Saved data entries:

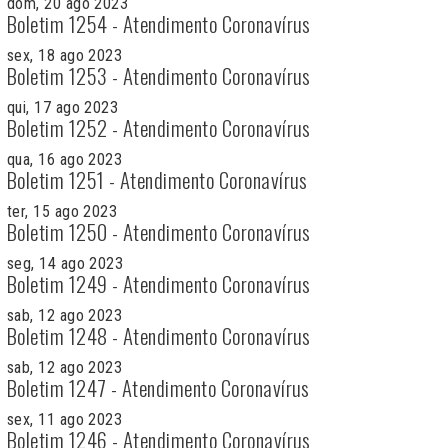
dom, 20 ago 2023
Boletim 1254 - Atendimento Coronavírus
sex, 18 ago 2023
Boletim 1253 - Atendimento Coronavírus
qui, 17 ago 2023
Boletim 1252 - Atendimento Coronavírus
qua, 16 ago 2023
Boletim 1251 - Atendimento Coronavírus
ter, 15 ago 2023
Boletim 1250 - Atendimento Coronavírus
seg, 14 ago 2023
Boletim 1249 - Atendimento Coronavírus
sab, 12 ago 2023
Boletim 1248 - Atendimento Coronavírus
sab, 12 ago 2023
Boletim 1247 - Atendimento Coronavírus
sex, 11 ago 2023
Boletim 1246 - Atendimento Coronavírus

Task goal =
Once the pictures are removed, return the entries exactly as they stand.

Your response =
dom, 20 ago 2023
Boletim 1254 - Atendimento Coronavírus
sex, 18 ago 2023
Boletim 1253 - Atendimento Coronavírus
qui, 17 ago 2023
Boletim 1252 - Atendimento Coronavírus
qua, 16 ago 2023
Boletim 1251 - Atendimento Coronavírus
ter, 15 ago 2023
Boletim 1250 - Atendimento Coronavírus
seg, 14 ago 2023
Boletim 1249 - Atendimento Coronavírus
sab, 12 ago 2023
Boletim 1248 - Atendimento Coronavírus
sab, 12 ago 2023
Boletim 1247 - Atendimento Coronavírus
sex, 11 ago 2023
Boletim 1246 - Atendimento Coronavírus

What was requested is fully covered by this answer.